● **Exercise instructions**
Both the line with "Summarize the content" and the line with "I am building" in the records below must appear in the output, along with every line between them, exactly and with nothing added.

#####

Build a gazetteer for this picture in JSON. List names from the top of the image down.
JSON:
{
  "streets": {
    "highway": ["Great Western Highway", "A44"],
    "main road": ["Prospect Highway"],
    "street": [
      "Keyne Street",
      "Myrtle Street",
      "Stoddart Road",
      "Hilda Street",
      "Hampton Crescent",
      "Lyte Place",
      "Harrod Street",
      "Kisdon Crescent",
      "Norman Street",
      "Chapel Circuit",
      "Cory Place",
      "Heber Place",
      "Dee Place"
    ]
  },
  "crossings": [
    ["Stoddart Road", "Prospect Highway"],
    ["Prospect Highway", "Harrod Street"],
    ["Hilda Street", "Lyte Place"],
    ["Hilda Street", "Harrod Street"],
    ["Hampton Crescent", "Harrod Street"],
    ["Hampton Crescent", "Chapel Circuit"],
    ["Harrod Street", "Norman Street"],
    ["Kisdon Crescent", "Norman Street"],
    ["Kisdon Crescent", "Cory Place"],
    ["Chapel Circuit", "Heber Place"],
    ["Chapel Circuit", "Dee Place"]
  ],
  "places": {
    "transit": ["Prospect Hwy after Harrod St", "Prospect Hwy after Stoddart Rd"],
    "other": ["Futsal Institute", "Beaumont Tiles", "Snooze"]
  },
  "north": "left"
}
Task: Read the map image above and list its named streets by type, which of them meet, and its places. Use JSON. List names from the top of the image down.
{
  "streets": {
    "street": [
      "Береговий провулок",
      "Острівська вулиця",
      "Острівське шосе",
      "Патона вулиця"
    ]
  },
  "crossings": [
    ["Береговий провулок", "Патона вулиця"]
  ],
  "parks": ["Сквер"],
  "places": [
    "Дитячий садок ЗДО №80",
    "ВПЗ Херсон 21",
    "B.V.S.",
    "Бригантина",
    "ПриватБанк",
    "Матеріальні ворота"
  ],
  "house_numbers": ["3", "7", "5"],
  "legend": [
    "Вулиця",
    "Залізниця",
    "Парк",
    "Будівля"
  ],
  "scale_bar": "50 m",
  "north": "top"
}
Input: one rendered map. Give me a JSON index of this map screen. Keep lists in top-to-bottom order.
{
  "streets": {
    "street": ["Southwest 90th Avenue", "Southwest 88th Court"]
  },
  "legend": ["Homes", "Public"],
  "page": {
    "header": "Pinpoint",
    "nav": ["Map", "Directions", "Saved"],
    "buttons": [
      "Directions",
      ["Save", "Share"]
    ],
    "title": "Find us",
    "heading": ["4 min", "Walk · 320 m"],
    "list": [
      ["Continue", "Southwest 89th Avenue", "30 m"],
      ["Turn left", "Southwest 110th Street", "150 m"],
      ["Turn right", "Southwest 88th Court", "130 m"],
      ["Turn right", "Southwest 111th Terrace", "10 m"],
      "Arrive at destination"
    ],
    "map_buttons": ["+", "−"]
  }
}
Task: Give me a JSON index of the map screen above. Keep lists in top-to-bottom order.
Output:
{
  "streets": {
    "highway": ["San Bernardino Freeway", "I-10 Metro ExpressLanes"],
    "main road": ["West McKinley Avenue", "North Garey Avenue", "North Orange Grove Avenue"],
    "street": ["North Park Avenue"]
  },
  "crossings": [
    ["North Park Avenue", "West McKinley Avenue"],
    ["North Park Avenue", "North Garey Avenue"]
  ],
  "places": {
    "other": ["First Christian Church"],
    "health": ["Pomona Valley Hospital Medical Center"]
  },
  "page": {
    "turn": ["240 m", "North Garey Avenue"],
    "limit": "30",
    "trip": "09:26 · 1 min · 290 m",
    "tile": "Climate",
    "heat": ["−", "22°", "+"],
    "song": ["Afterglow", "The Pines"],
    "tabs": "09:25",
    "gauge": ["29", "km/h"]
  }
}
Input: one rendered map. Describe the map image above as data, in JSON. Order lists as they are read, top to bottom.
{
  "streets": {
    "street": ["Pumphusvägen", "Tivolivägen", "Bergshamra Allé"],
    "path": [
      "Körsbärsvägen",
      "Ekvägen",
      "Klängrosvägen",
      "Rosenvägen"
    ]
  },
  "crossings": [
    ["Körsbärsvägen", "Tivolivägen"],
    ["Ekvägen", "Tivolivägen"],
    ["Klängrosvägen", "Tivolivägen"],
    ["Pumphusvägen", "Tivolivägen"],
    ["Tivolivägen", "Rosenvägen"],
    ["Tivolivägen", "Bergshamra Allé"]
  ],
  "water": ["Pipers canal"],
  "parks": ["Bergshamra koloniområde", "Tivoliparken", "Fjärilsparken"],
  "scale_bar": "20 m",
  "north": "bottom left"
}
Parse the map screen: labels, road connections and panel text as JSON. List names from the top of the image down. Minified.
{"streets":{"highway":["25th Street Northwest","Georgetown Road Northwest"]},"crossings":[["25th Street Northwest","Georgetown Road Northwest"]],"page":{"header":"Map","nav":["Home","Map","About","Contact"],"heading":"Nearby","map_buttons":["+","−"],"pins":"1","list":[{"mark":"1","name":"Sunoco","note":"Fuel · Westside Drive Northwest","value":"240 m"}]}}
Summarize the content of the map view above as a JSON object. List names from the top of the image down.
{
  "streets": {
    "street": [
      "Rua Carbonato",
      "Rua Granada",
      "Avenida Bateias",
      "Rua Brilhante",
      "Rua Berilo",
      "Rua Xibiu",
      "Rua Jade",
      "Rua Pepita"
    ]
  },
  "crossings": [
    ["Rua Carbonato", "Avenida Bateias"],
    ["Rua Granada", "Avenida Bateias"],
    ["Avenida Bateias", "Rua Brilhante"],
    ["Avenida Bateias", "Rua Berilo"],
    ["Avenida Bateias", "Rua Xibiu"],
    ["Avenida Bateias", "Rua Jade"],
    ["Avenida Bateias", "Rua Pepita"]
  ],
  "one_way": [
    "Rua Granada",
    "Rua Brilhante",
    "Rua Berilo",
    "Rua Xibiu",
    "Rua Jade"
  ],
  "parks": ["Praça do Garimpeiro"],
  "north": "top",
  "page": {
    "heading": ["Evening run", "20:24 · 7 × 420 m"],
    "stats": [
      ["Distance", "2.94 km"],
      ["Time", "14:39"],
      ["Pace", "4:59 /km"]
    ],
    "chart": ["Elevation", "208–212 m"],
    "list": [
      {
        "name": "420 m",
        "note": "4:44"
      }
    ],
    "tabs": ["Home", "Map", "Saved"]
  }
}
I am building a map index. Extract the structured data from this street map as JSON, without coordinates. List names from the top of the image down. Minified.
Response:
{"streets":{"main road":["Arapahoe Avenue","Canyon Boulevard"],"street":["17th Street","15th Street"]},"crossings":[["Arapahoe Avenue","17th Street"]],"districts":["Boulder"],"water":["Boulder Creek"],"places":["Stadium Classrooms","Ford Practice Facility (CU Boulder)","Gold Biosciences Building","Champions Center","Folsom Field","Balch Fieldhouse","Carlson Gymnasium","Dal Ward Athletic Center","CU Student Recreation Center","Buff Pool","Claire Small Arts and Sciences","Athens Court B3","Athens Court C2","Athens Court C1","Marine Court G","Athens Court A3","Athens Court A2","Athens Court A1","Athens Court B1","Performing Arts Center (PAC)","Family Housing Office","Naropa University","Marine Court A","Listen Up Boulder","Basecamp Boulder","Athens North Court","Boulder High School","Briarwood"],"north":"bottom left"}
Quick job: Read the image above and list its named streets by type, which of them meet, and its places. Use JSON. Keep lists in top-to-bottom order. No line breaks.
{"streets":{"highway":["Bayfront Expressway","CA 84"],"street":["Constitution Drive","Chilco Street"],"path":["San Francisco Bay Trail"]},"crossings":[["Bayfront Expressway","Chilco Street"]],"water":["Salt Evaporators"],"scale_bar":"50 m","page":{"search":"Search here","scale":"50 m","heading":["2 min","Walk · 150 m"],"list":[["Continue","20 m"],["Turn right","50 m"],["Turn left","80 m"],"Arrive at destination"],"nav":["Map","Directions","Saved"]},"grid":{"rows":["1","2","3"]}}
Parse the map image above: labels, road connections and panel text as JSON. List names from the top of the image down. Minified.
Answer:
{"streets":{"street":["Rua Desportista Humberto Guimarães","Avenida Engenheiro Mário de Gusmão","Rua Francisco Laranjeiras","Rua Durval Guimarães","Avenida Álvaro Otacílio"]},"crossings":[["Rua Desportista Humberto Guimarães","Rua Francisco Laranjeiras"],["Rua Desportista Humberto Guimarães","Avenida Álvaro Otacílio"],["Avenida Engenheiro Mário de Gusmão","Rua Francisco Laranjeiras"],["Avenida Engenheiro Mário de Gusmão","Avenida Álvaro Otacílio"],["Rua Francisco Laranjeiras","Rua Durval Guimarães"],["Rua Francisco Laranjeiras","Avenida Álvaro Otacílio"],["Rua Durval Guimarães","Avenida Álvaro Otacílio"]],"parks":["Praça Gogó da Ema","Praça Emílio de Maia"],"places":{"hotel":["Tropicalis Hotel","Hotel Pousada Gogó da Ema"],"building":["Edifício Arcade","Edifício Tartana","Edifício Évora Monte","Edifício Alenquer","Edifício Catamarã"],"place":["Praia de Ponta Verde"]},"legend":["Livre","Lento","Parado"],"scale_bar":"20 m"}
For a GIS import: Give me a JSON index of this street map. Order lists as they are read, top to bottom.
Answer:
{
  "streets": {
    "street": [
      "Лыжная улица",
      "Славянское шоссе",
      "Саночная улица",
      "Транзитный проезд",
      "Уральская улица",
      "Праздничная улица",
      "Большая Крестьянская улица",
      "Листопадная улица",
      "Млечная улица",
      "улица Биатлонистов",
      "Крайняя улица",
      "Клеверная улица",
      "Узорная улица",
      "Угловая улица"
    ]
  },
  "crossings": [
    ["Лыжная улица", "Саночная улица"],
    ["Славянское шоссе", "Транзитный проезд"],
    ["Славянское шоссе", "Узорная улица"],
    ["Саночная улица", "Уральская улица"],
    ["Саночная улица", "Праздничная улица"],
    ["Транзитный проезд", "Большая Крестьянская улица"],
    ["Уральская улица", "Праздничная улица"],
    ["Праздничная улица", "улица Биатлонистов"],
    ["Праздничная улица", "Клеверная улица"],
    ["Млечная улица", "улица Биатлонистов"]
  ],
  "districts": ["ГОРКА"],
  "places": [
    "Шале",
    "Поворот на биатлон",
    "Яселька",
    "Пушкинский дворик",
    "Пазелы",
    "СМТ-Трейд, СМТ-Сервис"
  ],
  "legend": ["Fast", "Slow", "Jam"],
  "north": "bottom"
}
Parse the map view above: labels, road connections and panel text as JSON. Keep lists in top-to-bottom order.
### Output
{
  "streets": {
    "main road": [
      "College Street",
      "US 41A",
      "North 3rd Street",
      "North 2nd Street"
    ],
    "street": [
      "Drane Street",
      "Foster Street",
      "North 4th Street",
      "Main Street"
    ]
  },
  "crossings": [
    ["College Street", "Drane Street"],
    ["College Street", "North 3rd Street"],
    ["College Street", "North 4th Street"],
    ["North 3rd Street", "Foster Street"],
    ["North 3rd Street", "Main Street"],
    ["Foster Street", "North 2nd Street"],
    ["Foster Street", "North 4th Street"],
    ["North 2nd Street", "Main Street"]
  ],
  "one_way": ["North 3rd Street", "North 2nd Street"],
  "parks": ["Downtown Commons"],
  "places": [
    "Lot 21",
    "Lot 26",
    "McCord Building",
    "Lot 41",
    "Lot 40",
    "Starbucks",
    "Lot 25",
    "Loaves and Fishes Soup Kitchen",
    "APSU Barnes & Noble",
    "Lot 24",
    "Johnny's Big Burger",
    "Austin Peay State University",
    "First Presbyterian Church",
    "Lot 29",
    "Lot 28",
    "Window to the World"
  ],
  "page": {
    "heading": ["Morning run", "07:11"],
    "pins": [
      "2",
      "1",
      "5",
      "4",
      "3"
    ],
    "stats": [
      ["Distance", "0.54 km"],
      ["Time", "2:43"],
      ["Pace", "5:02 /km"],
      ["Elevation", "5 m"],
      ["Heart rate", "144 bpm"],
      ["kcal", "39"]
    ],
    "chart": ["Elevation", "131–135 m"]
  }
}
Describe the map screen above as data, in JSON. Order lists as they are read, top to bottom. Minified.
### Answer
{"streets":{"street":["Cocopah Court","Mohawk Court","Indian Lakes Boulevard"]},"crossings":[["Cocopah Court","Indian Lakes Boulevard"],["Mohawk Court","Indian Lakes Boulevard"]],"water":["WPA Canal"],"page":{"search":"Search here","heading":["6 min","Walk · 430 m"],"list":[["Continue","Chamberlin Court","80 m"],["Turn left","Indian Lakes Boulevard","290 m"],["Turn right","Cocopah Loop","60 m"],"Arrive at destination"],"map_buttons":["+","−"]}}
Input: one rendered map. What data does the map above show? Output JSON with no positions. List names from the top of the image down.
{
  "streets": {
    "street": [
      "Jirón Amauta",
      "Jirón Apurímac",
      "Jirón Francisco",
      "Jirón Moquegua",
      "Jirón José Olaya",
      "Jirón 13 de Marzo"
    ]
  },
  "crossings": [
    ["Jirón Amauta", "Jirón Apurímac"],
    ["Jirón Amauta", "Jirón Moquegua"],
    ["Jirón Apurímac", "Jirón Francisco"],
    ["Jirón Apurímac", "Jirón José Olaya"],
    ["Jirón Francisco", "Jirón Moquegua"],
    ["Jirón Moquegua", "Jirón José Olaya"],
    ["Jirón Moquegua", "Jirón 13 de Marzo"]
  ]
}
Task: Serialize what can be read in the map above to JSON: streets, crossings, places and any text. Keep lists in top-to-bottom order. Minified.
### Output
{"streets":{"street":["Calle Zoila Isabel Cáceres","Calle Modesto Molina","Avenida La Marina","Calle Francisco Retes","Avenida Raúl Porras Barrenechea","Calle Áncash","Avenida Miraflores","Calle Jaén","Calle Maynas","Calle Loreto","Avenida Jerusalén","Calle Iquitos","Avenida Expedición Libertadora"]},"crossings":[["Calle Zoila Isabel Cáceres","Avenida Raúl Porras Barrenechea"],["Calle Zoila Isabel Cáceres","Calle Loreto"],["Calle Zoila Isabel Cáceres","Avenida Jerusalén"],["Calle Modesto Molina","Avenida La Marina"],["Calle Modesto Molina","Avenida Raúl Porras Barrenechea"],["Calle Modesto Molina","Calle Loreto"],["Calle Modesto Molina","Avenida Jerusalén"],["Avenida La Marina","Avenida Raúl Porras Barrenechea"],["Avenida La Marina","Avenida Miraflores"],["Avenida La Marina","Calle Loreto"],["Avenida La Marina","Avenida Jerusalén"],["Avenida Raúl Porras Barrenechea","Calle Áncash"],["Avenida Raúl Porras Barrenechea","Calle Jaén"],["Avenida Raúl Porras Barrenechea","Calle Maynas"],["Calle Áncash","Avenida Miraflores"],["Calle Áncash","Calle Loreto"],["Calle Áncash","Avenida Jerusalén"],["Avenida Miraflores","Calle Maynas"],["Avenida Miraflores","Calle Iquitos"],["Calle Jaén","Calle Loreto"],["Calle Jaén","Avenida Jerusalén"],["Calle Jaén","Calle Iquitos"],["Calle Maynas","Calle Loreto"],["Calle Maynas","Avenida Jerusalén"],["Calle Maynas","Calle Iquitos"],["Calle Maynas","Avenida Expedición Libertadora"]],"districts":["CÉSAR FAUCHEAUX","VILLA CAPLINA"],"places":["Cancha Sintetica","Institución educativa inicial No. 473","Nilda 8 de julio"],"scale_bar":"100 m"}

#####

● **Worked solution**
Summarize the content of the map view above as a JSON object. List names from the top of the image down.
{
  "streets": {
    "street": [
      "Rua Carbonato",
      "Rua Granada",
      "Avenida Bateias",
      "Rua Brilhante",
      "Rua Berilo",
      "Rua Xibiu",
      "Rua Jade",
      "Rua Pepita"
    ]
  },
  "crossings": [
    ["Rua Carbonato", "Avenida Bateias"],
    ["Rua Granada", "Avenida Bateias"],
    ["Avenida Bateias", "Rua Brilhante"],
    ["Avenida Bateias", "Rua Berilo"],
    ["Avenida Bateias", "Rua Xibiu"],
    ["Avenida Bateias", "Rua Jade"],
    ["Avenida Bateias", "Rua Pepita"]
  ],
  "one_way": [
    "Rua Granada",
    "Rua Brilhante",
    "Rua Berilo",
    "Rua Xibiu",
    "Rua Jade"
  ],
  "parks": ["Praça do Garimpeiro"],
  "north": "top",
  "page": {
    "heading": ["Evening run", "20:24 · 7 × 420 m"],
    "stats": [
      ["Distance", "2.94 km"],
      ["Time", "14:39"],
      ["Pace", "4:59 /km"]
    ],
    "chart": ["Elevation", "208–212 m"],
    "list": [
      {
        "name": "420 m",
        "note": "4:44"
      }
    ],
    "tabs": ["Home", "Map", "Saved"]
  }
}
I am building a map index. Extract the structured data from this street map as JSON, without coordinates. List names from the top of the image down. Minified.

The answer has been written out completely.